Provided records START

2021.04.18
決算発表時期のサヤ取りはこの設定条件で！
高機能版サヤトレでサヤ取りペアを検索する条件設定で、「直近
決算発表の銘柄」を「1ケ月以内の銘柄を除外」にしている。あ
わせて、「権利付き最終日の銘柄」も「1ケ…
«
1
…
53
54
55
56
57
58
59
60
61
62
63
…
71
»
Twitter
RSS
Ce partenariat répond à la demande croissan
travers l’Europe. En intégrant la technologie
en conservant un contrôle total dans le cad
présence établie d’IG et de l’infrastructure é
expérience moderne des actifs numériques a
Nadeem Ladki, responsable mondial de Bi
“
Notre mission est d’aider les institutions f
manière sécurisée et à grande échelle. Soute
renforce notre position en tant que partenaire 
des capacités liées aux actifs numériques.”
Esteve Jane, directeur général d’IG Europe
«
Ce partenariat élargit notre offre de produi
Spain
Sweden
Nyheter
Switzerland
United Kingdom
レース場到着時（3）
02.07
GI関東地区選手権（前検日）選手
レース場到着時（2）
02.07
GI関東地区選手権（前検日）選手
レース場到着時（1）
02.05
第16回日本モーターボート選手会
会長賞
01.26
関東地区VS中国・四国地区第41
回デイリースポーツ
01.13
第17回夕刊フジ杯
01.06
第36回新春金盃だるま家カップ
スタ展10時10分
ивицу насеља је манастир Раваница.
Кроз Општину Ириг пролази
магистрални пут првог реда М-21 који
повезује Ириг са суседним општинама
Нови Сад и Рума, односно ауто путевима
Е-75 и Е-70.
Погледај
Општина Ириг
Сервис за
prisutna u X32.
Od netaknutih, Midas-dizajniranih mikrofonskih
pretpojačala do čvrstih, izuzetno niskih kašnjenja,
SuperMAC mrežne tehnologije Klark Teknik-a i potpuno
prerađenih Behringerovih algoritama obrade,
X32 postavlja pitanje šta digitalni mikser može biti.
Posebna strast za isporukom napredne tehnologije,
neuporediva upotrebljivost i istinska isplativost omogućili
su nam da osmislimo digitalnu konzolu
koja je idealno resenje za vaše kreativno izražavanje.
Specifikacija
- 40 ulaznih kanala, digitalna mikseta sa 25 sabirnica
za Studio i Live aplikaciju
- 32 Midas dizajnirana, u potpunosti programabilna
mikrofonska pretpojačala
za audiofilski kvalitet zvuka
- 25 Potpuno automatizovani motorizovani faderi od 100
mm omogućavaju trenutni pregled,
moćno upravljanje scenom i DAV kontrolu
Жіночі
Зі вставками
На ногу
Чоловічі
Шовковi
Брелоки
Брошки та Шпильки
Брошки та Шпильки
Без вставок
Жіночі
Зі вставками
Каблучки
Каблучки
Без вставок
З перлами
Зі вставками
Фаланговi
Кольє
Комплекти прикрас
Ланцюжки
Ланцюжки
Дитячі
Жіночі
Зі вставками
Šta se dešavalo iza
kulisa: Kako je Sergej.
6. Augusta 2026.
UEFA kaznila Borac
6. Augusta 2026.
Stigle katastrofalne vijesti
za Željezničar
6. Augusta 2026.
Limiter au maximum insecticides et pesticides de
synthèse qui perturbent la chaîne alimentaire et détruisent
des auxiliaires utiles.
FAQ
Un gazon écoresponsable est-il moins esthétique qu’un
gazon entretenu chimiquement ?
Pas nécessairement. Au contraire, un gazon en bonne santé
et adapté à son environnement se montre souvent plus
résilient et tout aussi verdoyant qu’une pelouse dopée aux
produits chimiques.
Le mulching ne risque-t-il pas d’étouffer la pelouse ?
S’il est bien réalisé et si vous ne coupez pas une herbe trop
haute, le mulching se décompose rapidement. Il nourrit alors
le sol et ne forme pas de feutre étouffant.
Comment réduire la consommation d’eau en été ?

Provided records END

Aim of the task:
Lines containing the word "omoguc" in the entries above should be counted, and only that number given.

Response to this task:
2